I enjoyed most of the stories, but I didn't love them. Sometimes the characters seemed a little bland or indistinct; it wasn't always easy to tell what distinguished one narrator from another apart from geographic movements or particular relationship status. A theme throughout the collection is deception- how the characters lie to each other and to themselves. In "What We Mean" a young man recounts a failed relationship and the lies that are left behind:
The letter is all lies, especially the last part. If it were true, if it isn't me, then why didn't he leave the note somewhere else: on the kitchen counter, where the muffins should be, or taped to the screen of the television set, the one we bought when Sangeeta didn't give us hers? Why did he leave it in the bathroom for me to read and have nothing to look at except myself in the mirror?
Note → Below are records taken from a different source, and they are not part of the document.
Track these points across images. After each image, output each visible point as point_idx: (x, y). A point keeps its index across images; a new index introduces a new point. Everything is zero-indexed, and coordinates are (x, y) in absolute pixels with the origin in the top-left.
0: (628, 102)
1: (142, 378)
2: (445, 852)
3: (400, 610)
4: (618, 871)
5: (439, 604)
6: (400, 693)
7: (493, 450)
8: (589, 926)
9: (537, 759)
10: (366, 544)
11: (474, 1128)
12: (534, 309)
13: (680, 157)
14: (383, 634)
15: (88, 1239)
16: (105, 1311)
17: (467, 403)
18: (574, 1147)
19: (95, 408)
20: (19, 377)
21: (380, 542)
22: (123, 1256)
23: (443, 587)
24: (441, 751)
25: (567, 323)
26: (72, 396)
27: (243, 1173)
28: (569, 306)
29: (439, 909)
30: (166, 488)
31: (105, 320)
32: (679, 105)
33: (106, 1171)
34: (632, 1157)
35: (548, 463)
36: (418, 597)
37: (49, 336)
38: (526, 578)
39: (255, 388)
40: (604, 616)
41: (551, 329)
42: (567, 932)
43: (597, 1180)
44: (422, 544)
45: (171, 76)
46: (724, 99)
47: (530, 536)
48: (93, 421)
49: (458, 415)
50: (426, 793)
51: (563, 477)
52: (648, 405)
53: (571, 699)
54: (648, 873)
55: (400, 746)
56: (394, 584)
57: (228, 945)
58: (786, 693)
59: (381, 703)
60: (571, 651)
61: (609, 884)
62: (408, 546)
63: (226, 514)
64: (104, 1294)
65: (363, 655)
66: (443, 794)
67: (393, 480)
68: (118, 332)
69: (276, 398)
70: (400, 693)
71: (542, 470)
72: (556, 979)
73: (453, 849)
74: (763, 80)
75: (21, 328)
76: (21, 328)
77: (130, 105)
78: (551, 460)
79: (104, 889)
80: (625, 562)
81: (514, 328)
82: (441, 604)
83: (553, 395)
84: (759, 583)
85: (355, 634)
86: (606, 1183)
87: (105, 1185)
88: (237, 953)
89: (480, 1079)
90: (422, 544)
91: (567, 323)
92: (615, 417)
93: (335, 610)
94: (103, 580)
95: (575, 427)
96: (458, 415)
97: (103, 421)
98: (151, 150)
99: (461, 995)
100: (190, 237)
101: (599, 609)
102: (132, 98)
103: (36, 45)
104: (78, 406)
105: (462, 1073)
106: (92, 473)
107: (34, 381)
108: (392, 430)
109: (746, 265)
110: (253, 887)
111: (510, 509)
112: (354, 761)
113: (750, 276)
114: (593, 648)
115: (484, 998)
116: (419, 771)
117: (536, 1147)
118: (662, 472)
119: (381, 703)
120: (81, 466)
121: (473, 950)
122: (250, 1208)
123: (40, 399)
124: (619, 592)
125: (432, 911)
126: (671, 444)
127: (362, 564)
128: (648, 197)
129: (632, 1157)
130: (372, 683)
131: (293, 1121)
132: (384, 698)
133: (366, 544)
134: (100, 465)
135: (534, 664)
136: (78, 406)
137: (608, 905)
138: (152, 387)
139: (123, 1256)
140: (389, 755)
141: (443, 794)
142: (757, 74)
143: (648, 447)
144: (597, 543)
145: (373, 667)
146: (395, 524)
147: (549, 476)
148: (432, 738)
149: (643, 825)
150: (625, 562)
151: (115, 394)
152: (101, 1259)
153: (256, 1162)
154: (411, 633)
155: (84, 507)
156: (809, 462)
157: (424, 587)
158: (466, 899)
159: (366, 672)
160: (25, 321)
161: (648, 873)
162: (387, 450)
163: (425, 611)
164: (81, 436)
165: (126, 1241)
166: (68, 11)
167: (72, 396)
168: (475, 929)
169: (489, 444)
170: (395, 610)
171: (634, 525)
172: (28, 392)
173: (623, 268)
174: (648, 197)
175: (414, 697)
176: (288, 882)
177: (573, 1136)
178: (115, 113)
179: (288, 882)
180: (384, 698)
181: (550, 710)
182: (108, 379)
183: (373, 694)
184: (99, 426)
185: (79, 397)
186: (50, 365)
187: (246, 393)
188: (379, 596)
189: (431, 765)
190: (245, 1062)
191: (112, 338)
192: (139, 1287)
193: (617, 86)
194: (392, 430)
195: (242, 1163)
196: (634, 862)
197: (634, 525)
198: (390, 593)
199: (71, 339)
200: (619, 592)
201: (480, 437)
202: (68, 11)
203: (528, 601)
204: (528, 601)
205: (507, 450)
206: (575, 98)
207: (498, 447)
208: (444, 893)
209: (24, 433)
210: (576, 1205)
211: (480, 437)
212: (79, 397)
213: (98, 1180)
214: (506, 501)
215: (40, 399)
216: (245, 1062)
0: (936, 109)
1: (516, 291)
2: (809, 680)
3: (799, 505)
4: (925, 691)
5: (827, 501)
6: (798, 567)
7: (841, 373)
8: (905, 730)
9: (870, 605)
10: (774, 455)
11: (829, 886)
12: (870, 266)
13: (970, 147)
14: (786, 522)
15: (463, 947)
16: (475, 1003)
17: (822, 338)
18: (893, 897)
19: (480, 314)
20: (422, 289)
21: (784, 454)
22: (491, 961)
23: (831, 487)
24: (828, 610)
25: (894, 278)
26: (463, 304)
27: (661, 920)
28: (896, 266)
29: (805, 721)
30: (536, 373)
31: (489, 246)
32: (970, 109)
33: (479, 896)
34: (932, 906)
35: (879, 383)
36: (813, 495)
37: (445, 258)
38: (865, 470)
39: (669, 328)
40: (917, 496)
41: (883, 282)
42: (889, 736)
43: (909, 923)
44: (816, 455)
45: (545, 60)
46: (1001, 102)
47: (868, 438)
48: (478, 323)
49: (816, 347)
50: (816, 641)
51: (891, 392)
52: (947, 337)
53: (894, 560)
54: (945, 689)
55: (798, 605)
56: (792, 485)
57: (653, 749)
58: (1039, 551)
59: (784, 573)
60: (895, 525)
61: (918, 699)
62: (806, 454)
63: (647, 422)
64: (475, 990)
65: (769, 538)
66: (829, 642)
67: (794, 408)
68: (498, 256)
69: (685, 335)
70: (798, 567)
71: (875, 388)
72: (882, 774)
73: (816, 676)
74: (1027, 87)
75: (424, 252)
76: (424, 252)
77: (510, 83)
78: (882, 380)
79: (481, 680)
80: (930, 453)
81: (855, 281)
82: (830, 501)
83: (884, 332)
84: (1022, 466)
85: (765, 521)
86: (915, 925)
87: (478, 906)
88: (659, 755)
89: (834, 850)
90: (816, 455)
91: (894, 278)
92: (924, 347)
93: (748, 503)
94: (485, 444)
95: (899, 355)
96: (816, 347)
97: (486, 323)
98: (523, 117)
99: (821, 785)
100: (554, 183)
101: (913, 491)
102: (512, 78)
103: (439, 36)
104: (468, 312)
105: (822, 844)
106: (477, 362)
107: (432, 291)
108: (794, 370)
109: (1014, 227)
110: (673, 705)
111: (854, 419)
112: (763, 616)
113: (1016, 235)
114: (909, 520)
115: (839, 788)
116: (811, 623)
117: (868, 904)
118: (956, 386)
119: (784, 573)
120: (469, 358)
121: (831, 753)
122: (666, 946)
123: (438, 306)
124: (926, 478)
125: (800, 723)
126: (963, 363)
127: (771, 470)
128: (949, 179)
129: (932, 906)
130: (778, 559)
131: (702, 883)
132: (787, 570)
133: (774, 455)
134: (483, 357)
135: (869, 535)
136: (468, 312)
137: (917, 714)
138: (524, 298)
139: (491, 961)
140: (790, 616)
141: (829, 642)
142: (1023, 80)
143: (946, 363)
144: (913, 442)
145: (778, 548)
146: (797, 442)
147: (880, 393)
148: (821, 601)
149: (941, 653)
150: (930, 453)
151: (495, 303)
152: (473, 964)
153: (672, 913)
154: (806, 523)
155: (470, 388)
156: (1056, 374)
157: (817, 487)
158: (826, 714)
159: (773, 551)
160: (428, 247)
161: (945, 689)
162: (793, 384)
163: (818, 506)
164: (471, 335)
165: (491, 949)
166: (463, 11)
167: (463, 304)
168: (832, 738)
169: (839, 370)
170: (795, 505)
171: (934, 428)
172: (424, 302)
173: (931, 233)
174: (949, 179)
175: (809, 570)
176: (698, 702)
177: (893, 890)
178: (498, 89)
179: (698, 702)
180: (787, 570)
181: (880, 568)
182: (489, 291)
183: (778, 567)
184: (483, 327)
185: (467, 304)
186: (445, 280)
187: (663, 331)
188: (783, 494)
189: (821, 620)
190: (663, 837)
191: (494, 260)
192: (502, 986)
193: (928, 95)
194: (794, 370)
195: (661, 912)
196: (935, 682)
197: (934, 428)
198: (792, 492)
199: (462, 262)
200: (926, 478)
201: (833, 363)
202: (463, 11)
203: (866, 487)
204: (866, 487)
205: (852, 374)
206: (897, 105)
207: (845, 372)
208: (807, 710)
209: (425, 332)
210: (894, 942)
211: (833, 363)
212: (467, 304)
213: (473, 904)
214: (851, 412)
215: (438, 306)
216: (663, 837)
Why has he left me alone?The reason to read this collection is to get to the last, luminous story, "A Better Life," about a young man named Sanj from a Virginia town. He's well-off; his best friend from high school, Sylvie, hoped her beauty would take her to New York and a modeling career. Now, she's older and living in sweatpants, and her dreams are just dreams. Sanj made the move to New York but he hasn't amounted to much, either, but he can't admit it. Their friendship is this delicate thing fraught with tension and disappointment, two people who have let themselves down and can face neither each other nor others in their life. It's enough to make me want to read Mehta's debut novel, which will be published by Harper in 2014. In the mean time, this collection is well worth checking out.
FTC Disclosure: I received this book for review from HarperCollins.